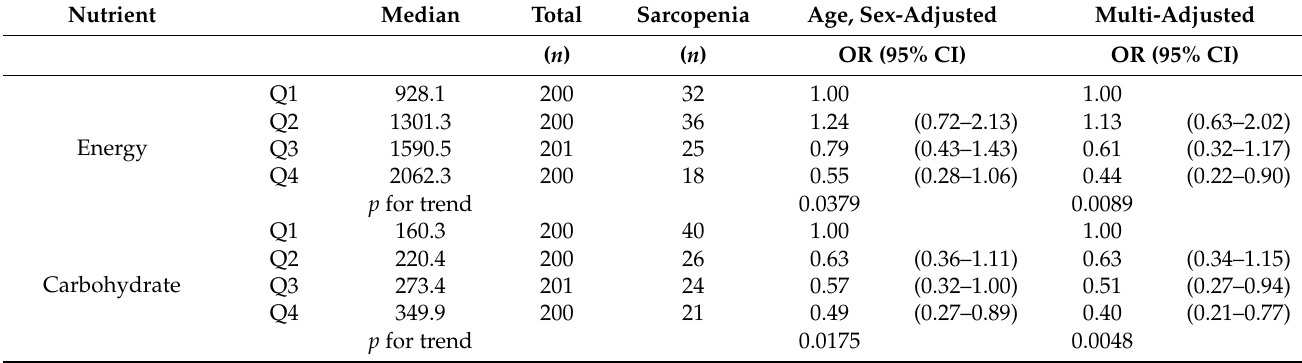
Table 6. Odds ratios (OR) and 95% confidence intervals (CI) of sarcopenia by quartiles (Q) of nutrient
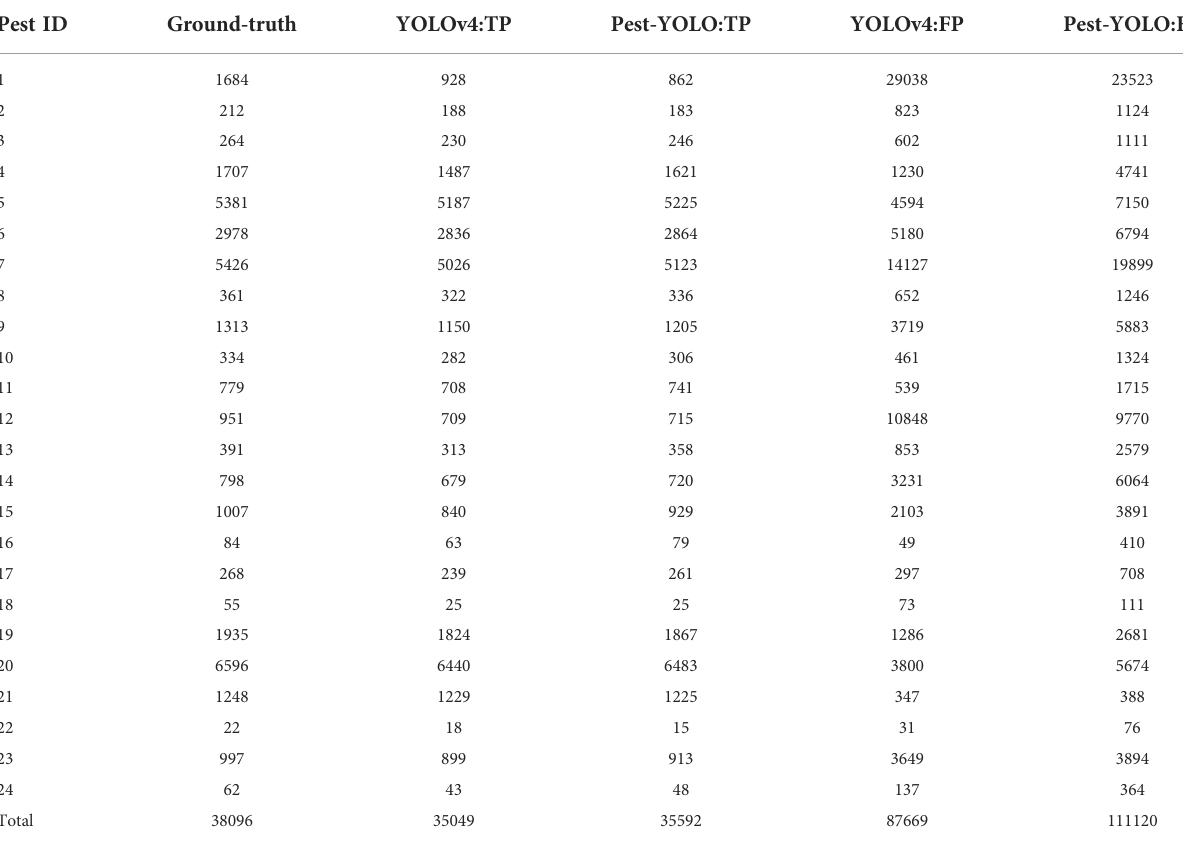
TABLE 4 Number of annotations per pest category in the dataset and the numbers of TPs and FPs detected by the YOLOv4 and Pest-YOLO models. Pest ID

————————

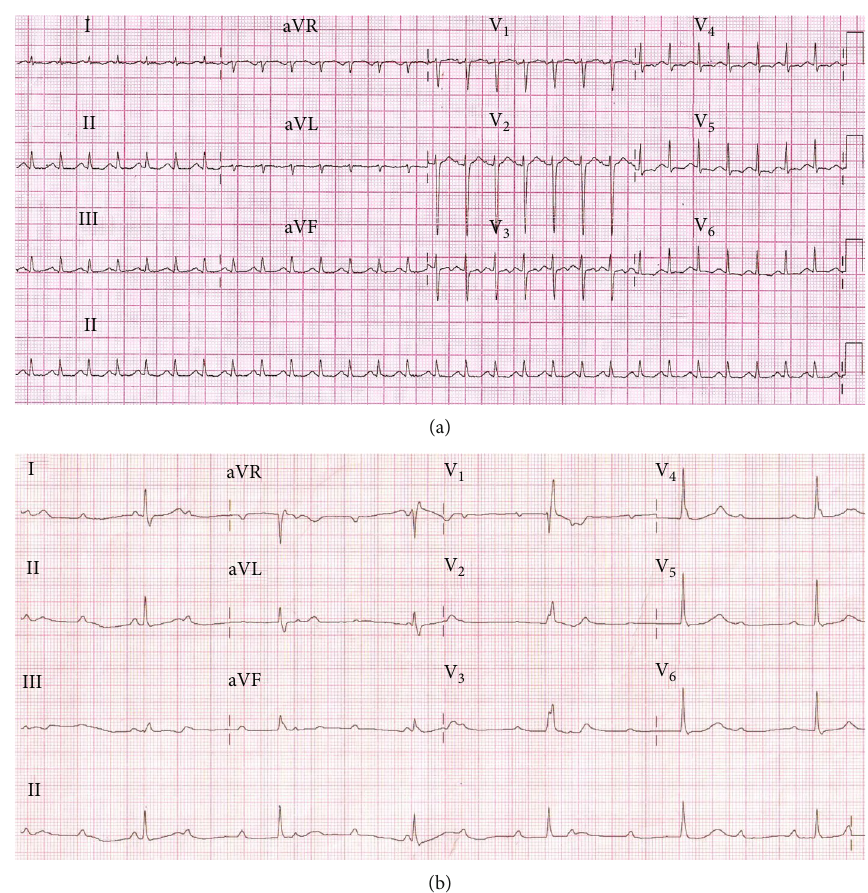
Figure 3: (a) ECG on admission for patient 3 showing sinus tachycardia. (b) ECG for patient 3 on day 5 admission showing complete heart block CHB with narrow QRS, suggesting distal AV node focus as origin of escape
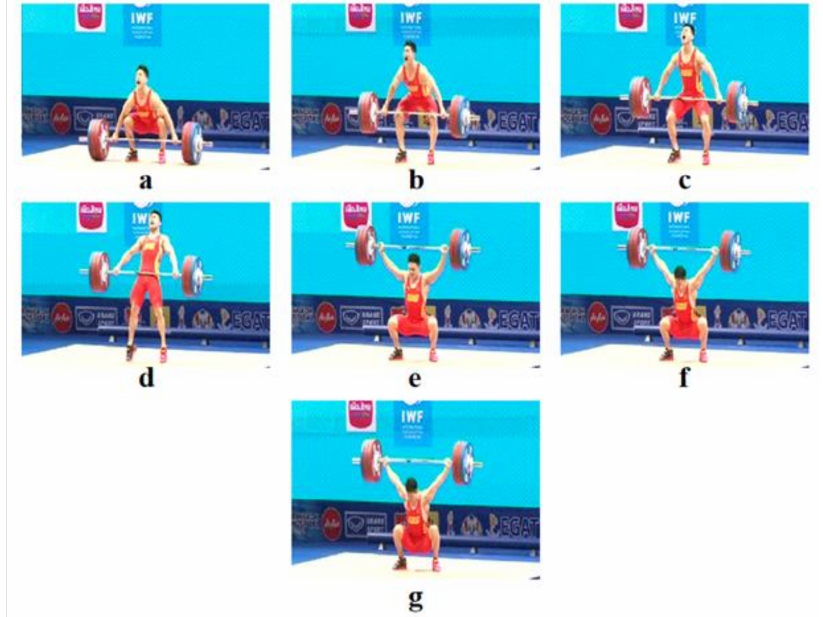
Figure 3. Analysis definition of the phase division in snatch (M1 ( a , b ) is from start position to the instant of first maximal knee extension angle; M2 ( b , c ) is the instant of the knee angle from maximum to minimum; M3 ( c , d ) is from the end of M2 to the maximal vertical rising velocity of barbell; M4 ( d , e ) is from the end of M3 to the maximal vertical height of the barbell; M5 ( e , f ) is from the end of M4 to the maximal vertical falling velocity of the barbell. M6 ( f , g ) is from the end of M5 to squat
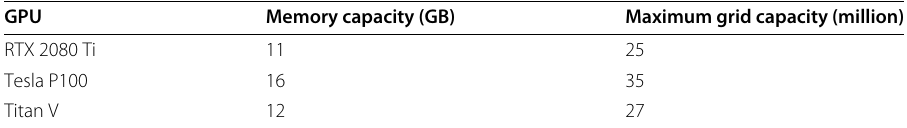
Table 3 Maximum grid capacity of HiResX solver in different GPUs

————————

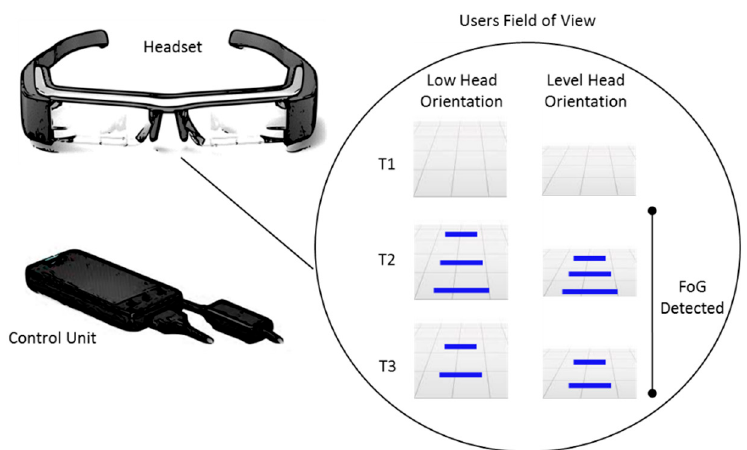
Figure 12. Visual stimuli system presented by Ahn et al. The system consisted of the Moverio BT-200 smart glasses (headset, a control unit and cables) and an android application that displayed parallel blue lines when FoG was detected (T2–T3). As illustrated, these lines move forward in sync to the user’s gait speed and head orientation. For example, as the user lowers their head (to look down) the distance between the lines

————————

**DIRECTIONS FOR THIS TASK**
Starting at the line with "Table 6. Odds" in the entries above, write out every line exactly until the line with "TABLE 4 Number" has been written. Include no pictures and nothing more.

**SOLVED PROBLEM**
Table 6. Odds ratios (OR) and 95% confidence intervals (CI) of sarcopenia by quartiles (Q) of nutrient
TABLE 4 Number of annotations per pest category in the dataset and the numbers of TPs and FPs detected by the YOLOv4 and Pest-YOLO models. Pest ID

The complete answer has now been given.